[Directions] Rewrite the text of every row, swapping each "Impressum" for "Imprint" and changing nothing else. Omit the pictures from your answer.

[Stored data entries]
──────

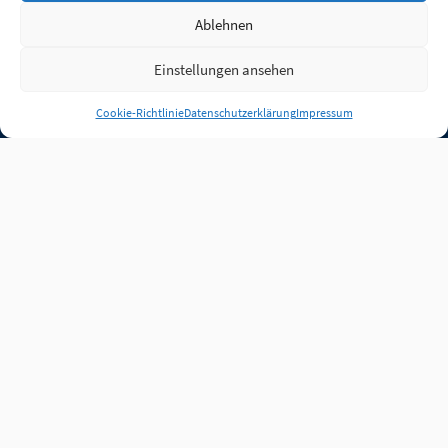
Ablehnen
Einstellungen ansehen
Anmelden
Cookie-Richtlinie
Datenschutzerklärung
Impressum
Jobs
Partner
FAQ
Quellen
Qualitätssicherung
WLO Beirat
Kontakt
Impressum
Datenschutz
Plug-in
Cookie-Richtlinie (EU)
Unsere Inhalte stehen
unter der Lizenz
CC BY
4.0
.
Für Inhalte von Partnern
achten Sie bitte auf die
Lizenzbedingungen der
verlinkten Webseiten.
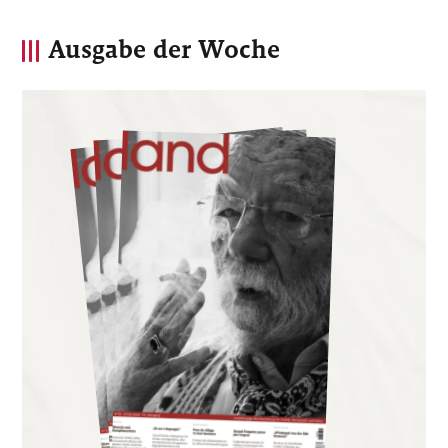
Ausgabe der Woche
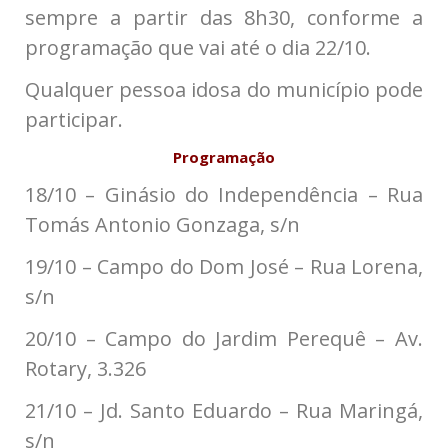
sempre a partir das 8h30, conforme a
programação que vai até o dia 22/10.
Qualquer pessoa idosa do município pode
participar.
Programação
18/10 – Ginásio do Independência – Rua
Tomás Antonio Gonzaga, s/n
19/10 – Campo do Dom José – Rua Lorena,
s/n
20/10 – Campo do Jardim Perequê – Av.
Rotary, 3.326
21/10 – Jd. Santo Eduardo – Rua Maringá,
s/n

──────

[Written response]
Ablehnen
Einstellungen ansehen
Anmelden
Cookie-Richtlinie
Datenschutzerklärung
Imprint
Jobs
Partner
FAQ
Quellen
Qualitätssicherung
WLO Beirat
Kontakt
Imprint
Datenschutz
Plug-in
Cookie-Richtlinie (EU)
Unsere Inhalte stehen
unter der Lizenz
CC BY
4.0
.
Für Inhalte von Partnern
achten Sie bitte auf die
Lizenzbedingungen der
verlinkten Webseiten.
Ausgabe der Woche
sempre a partir das 8h30, conforme a
programação que vai até o dia 22/10.
Qualquer pessoa idosa do município pode
participar.
Programação
18/10 – Ginásio do Independência – Rua
Tomás Antonio Gonzaga, s/n
19/10 – Campo do Dom José – Rua Lorena,
s/n
20/10 – Campo do Jardim Perequê – Av.
Rotary, 3.326
21/10 – Jd. Santo Eduardo – Rua Maringá,
s/n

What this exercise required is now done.